Formats et chaîne technique
Le modèle 3D est encodé au format GLB, une variante binaire du standard glTF optimisée pour le chargement rapide dans les navigateurs et les visionneuses de réalité augmentée. Ce choix évite les étapes de conversion supplémentaires, car le GLB intègre géométrie, textures et métadonnées dans un seul conteneur. Les gabarits plats sont distribués simultanément en PDF, SVG et Adobe Illustrator (AI). PDF garantit une compatibilité immédiate avec les imprimantes domestiques, tandis que SVG et AI offrent une édition vectorielle précise, indispensable pour ajuster les découpes ou ajouter des marques de pliage.

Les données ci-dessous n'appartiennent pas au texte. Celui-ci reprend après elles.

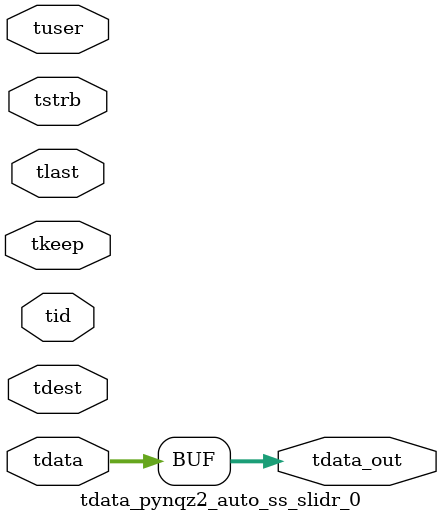
<source format=v>


`timescale 1ps/1ps

module tdata_pynqz2_auto_ss_slidr_0 #
(
parameter C_S_AXIS_TDATA_WIDTH = 32,
parameter C_S_AXIS_TUSER_WIDTH = 0,
parameter C_S_AXIS_TID_WIDTH   = 0,
parameter C_S_AXIS_TDEST_WIDTH = 0,
parameter C_M_AXIS_TDATA_WIDTH = 32
)
(
input  [(C_S_AXIS_TDATA_WIDTH == 0 ? 1 : C_S_AXIS_TDATA_WIDTH)-1:0     ] tdata,
input  [(C_S_AXIS_TUSER_WIDTH == 0 ? 1 : C_S_AXIS_TUSER_WIDTH)-1:0     ] tuser,
input  [(C_S_AXIS_TID_WIDTH   == 0 ? 1 : C_S_AXIS_TID_WIDTH)-1:0       ] tid,
input  [(C_S_AXIS_TDEST_WIDTH == 0 ? 1 : C_S_AXIS_TDEST_WIDTH)-1:0     ] tdest,
input  [(C_S_AXIS_TDATA_WIDTH/8)-1:0 ] tkeep,
input  [(C_S_AXIS_TDATA_WIDTH/8)-1:0 ] tstrb,
input                                                                    tlast,
output [C_M_AXIS_TDATA_WIDTH-1:0] tdata_out
);

assign tdata_out = {tdata[63:0]};

endmodule


</source>
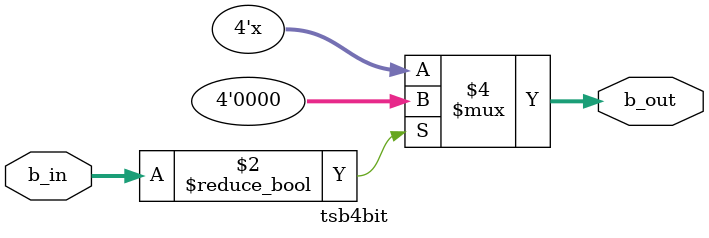
<source format=v>
module bus(
  input wire clk,
  input wire rst,
  output [3:0] bus,
  input [3:0] R0oe,
  input [3:0] R1ie,
  input [3:0] R0ie,
  input [3:0] R1oe
  );

  dff4bit R0 (
    .clk(clk),
    .rst(rst),
    .d_in(R0ie),
    .q(R0oe)
  );
  
  tsb4bit T0 (
    .b_in(R0oe),
    .b_out(bus)
    );

  dff4bit R1 (
    .clk(clk),
    .rst(rst),
    .d_in(R1ie),
    .q(R1oe)
  );
  
  tsb4bit T1 (
    .b_in(R1oe),
    .b_out(bus)
    );

endmodule

module dff4bit(
  input wire clk,
  input wire rst,
  input [3:0] d_in,
  output reg [3:0] q
);

  always @(posedge clk or posedge rst) begin
    if (rst) begin
      q <= 4'bzzzz;
    end
    else if (d_in) begin
      q <= 4'b1111;
    end
  end

endmodule

module tsb4bit(

  input [3:0] b_in,
  output reg [3:0] b_out
);

  always @(b_in) begin
    if (b_in) begin
      b_out = 4'b0000;
    end
    else begin
      b_out = 4'bzzzz;
    end   
  end

endmodule

</source>
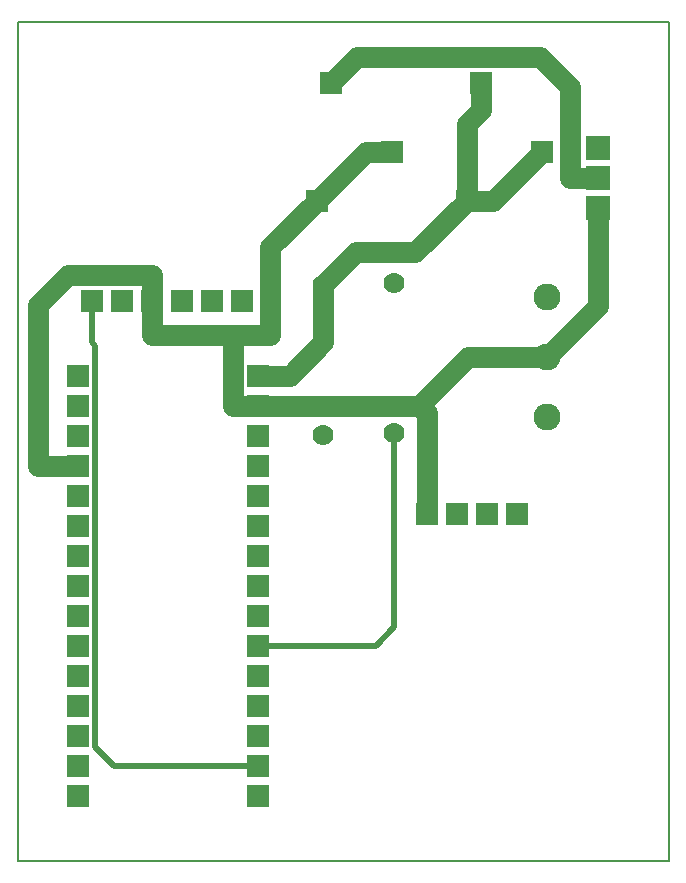
<source format=gbr>
G04 PROTEUS RS274X GERBER FILE*
%FSLAX45Y45*%
%MOMM*%
G01*
%ADD10C,1.778000*%
%ADD11C,0.508000*%
%ADD12R,1.905000X1.905000*%
%ADD13C,2.286000*%
%ADD14R,2.032000X2.032000*%
%ADD15C,1.778000*%
%ADD16C,0.203200*%
D10*
X+2014000Y-2417000D02*
X+1778000Y-2417000D01*
X+1778000Y-1651000D01*
X+1524000Y-1397000D01*
X-27600Y-1397000D01*
X-248300Y-1617700D01*
X-1763000Y-3457000D02*
X-1763000Y-3238500D01*
X-2476500Y-3238500D01*
X-2730500Y-3492500D01*
X-2730500Y-4854000D01*
X-2388000Y-4854000D01*
X+1585000Y-3934700D02*
X+2014000Y-3505700D01*
X+2014000Y-2671000D01*
X+1585000Y-3934700D02*
X+912100Y-3934700D01*
X+500800Y-4346000D01*
X-366000Y-2611100D02*
X+48000Y-2197100D01*
X+266700Y-2197100D01*
X-1763000Y-3457000D02*
X-1763000Y-3746500D01*
X-1079500Y-3746500D01*
X-864000Y-4346000D02*
X-1079500Y-4346000D01*
X-1079500Y-3746500D01*
X-366000Y-2611100D02*
X-762000Y-3007100D01*
X-762000Y-3746500D01*
X-1079500Y-3746500D01*
X-864000Y-4346000D02*
X+500800Y-4346000D01*
X+564300Y-4409500D01*
X+564300Y-5260300D01*
X-311400Y-3328700D02*
X-311400Y-3810000D01*
X-593400Y-4092000D01*
X-864000Y-4092000D01*
X+904000Y-2611100D02*
X+467100Y-3048000D01*
X-30700Y-3048000D01*
X-311400Y-3328700D01*
X+904000Y-2611100D02*
X+904000Y-1959200D01*
X+1021700Y-1841500D01*
X+904000Y-2611100D02*
X+1122700Y-2611100D01*
X+1536700Y-2197100D01*
X+1021700Y-1841500D02*
X+1021700Y-1617700D01*
D11*
X+290000Y-4579000D02*
X+290000Y-6223000D01*
X+135000Y-6378000D01*
X-864000Y-6378000D01*
X-2271000Y-3457000D02*
X-2271000Y-3810000D01*
X-2241950Y-3839050D01*
X-2241950Y-7239000D01*
X-2086950Y-7394000D01*
X-864000Y-7394000D01*
D12*
X-864000Y-7648000D03*
X-864000Y-7394000D03*
X-864000Y-7140000D03*
X-864000Y-6886000D03*
X-864000Y-6632000D03*
X-864000Y-6378000D03*
X-864000Y-6124000D03*
X-864000Y-5870000D03*
X-864000Y-5616000D03*
X-864000Y-5362000D03*
X-864000Y-5108000D03*
X-864000Y-4854000D03*
X-864000Y-4600000D03*
X-864000Y-4346000D03*
X-864000Y-4092000D03*
X-2388000Y-4092000D03*
X-2388000Y-4346000D03*
X-2388000Y-4600000D03*
X-2388000Y-4854000D03*
X-2388000Y-5108000D03*
X-2388000Y-5362000D03*
X-2388000Y-5616000D03*
X-2388000Y-5870000D03*
X-2388000Y-6124000D03*
X-2388000Y-6378000D03*
X-2388000Y-6632000D03*
X-2388000Y-6886000D03*
X-2388000Y-7140000D03*
X-2388000Y-7394000D03*
X-2388000Y-7648000D03*
X+564300Y-5260300D03*
X+818300Y-5260300D03*
X+1072300Y-5260300D03*
X+1326300Y-5260300D03*
X-2271000Y-3457000D03*
X-2017000Y-3457000D03*
X-1763000Y-3457000D03*
X-1509000Y-3457000D03*
X-1255000Y-3457000D03*
X-1001000Y-3457000D03*
D13*
X+1585000Y-3426700D03*
X+1585000Y-3934700D03*
X+1585000Y-4442700D03*
D12*
X+1536700Y-2197100D03*
X+266700Y-2197100D03*
X+904000Y-2611100D03*
X-366000Y-2611100D03*
D14*
X+2014000Y-2163000D03*
X+2014000Y-2417000D03*
X+2014000Y-2671000D03*
D12*
X+1021700Y-1617700D03*
X-248300Y-1617700D03*
D15*
X-311400Y-3328700D03*
X-311400Y-4598700D03*
X+290000Y-3309000D03*
X+290000Y-4579000D03*
D16*
X-2900000Y-8200000D02*
X+2613000Y-8200000D01*
X+2613000Y-1097600D01*
X-2900000Y-1097600D01*
X-2900000Y-8200000D01*
M02*

</source>
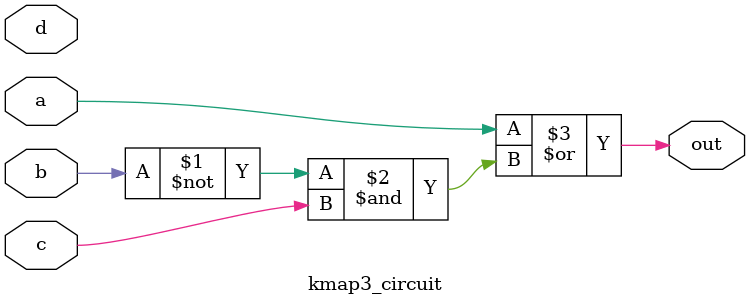
<source format=v>
module kmap3_circuit(
   input a,
   input b,
   input c,
   input d,
   output out  
); 
	// SOP form: out = a | ~b&c;
   assign out = a | ~b&c;
endmodule 
</source>
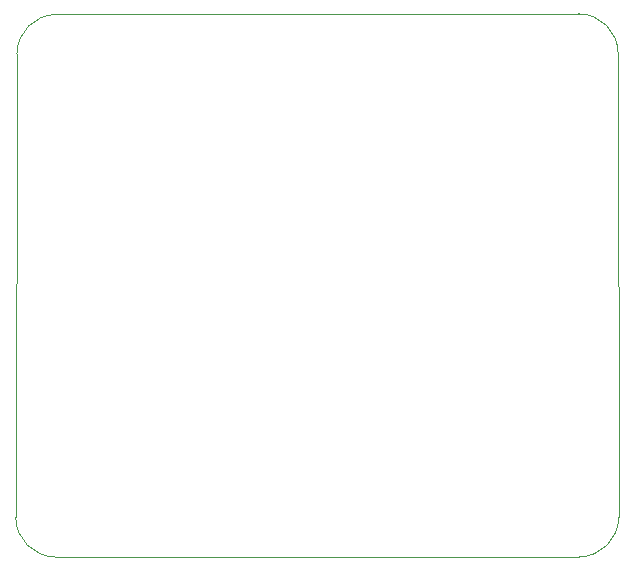
<source format=gbr>
%TF.GenerationSoftware,KiCad,Pcbnew,7.0.2*%
%TF.CreationDate,2023-10-26T15:36:35+02:00*%
%TF.ProjectId,Gnerator_poprawiony,476e6572-6174-46f7-925f-706f70726177,rev?*%
%TF.SameCoordinates,Original*%
%TF.FileFunction,Profile,NP*%
%FSLAX46Y46*%
G04 Gerber Fmt 4.6, Leading zero omitted, Abs format (unit mm)*
G04 Created by KiCad (PCBNEW 7.0.2) date 2023-10-26 15:36:35*
%MOMM*%
%LPD*%
G01*
G04 APERTURE LIST*
%TA.AperFunction,Profile*%
%ADD10C,0.100000*%
%TD*%
G04 APERTURE END LIST*
D10*
X101295200Y-77622400D02*
X101396800Y-38404800D01*
X101295200Y-77622400D02*
G75*
G03*
X104648000Y-80975200I3352800J0D01*
G01*
X152298400Y-38354000D02*
X152349200Y-77622400D01*
X104749600Y-35052000D02*
G75*
G03*
X101396800Y-38404800I0J-3352800D01*
G01*
X148996400Y-80975200D02*
X104648000Y-80975200D01*
X152298400Y-38354000D02*
G75*
G03*
X148945600Y-35001200I-3352800J0D01*
G01*
X148996400Y-80975200D02*
G75*
G03*
X152349200Y-77622400I0J3352800D01*
G01*
X104749600Y-35052000D02*
X148945600Y-35001200D01*
M02*

</source>
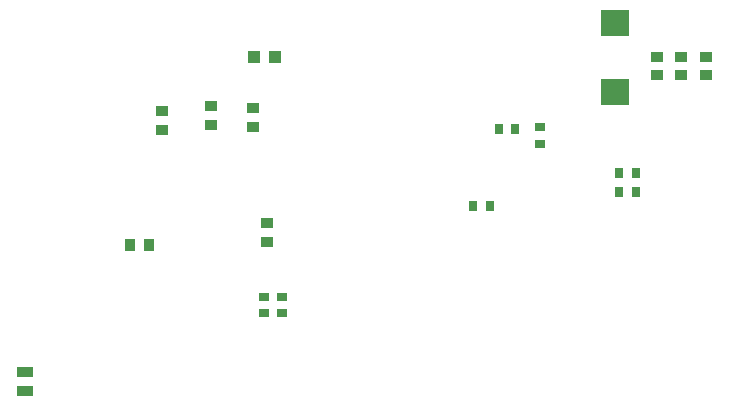
<source format=gbr>
%TF.GenerationSoftware,Altium Limited,Altium Designer,18.1.6 (161)*%
G04 Layer_Color=128*
%FSLAX26Y26*%
%MOIN*%
%TF.FileFunction,Paste,Bot*%
%TF.Part,Single*%
G01*
G75*
%TA.AperFunction,SMDPad,CuDef*%
%ADD11R,0.027559X0.035433*%
%ADD13R,0.039370X0.035433*%
%ADD16R,0.053150X0.037402*%
%ADD17R,0.035433X0.039370*%
%ADD22R,0.035433X0.027559*%
%ADD37R,0.043307X0.043307*%
%ADD38R,0.092520X0.086614*%
D11*
X3563346Y3045000D02*
D03*
X3508228D02*
D03*
X3994134Y3089350D02*
D03*
X4049252D02*
D03*
X3994134Y3153878D02*
D03*
X4049252D02*
D03*
X3592441Y3300000D02*
D03*
X3647559D02*
D03*
D13*
X2772165Y3308504D02*
D03*
Y3371496D02*
D03*
X2634370Y3313504D02*
D03*
Y3376496D02*
D03*
X2820000Y2986496D02*
D03*
Y2923504D02*
D03*
X2470000Y3298504D02*
D03*
Y3361496D02*
D03*
X4285000Y3542480D02*
D03*
Y3479488D02*
D03*
X4120000Y3542480D02*
D03*
Y3479488D02*
D03*
X4200000Y3542480D02*
D03*
Y3479488D02*
D03*
D16*
X2015000Y2491496D02*
D03*
Y2428504D02*
D03*
D17*
X2426496Y2913385D02*
D03*
X2363504D02*
D03*
D22*
X2811220Y2742559D02*
D03*
Y2687441D02*
D03*
X2870000Y2742559D02*
D03*
Y2687441D02*
D03*
X3730000Y3307559D02*
D03*
Y3252441D02*
D03*
D37*
X2776102Y3540000D02*
D03*
X2846968D02*
D03*
D38*
X3980000Y3424843D02*
D03*
Y3655157D02*
D03*
%TF.MD5,0e1461ed47003919e84606fa909051b4*%
M02*

</source>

Le processus de création repose sur la numérisation haute résolution des boîtes physiques, suivie d’une reconstruction 3D à l’aide de logiciels de modélisation (par exemple Blender). Les textures sont généralement capturées à 300 dpi, ce qui correspond à la résolution minimale requise pour obtenir des impressions nettes sur du papier standard de 200 g/m². Une fois le modèle exporté, GOG le compresse dans une archive ZIP, pratique courante qui simplifie le téléchargement et la vérification d’intégrité via le checksum SHA‑256 fourni dans la description produit.
Implications pour la préservation numérique
En proposant une copie numérique de la boîte, GOG répond à un problème récurrent : les objets physiques se détériorent, alors que les fichiers logiciels restent accessibles. La disponibilité d’un fichier GLB conserve la géométrie exacte de la surface, y compris les reliefs et les effets de lumière qui caractérisent les éditions collector. Le format vectoriel des gabarits permet de reproduire les proportions d’origine sans perte d’échelle, ce qui facilite le stockage à long terme dans des dépôts d’archives numériques.
Cette approche crée un double de préservation – logiciel et matériel – qui peut être indexé dans des bases de métadonnées publiques. Les chercheurs en histoire du jeu vidéo peuvent ainsi analyser l’évolution du design packaging sans accéder à des exemplaires physiques rares.
Limites et perspectives
Le service reste limité à cinq titres, ce qui restreint son impact global. La création d’un modèle GLB nécessite un effort de numérisation et de modélisation qui ne se prête pas à une automatisation complète, surtout pour les boîtes aux surfaces complexes ou aux finitions brillantes. De plus, les gabarits imprimables exigent une imprimante capable de gérer le papier épais et une découpe précise ; les utilisateurs disposant uniquement d’une imprimante jet d’encre standard risquent d’obtenir des pièces fragiles ou mal alignées.
Enfin, le format GLB, bien que largement supporté, n’est pas universellement intégré aux flux de travail de restauration de jeux. Une adoption plus large passerait par la mise à disposition d’outils de conversion vers d’autres standards (OBJ, FBX) et par la documentation des paramètres de texture (sRGB vs Linear) afin d’éviter les variations de couleur lors de la ré‑impression.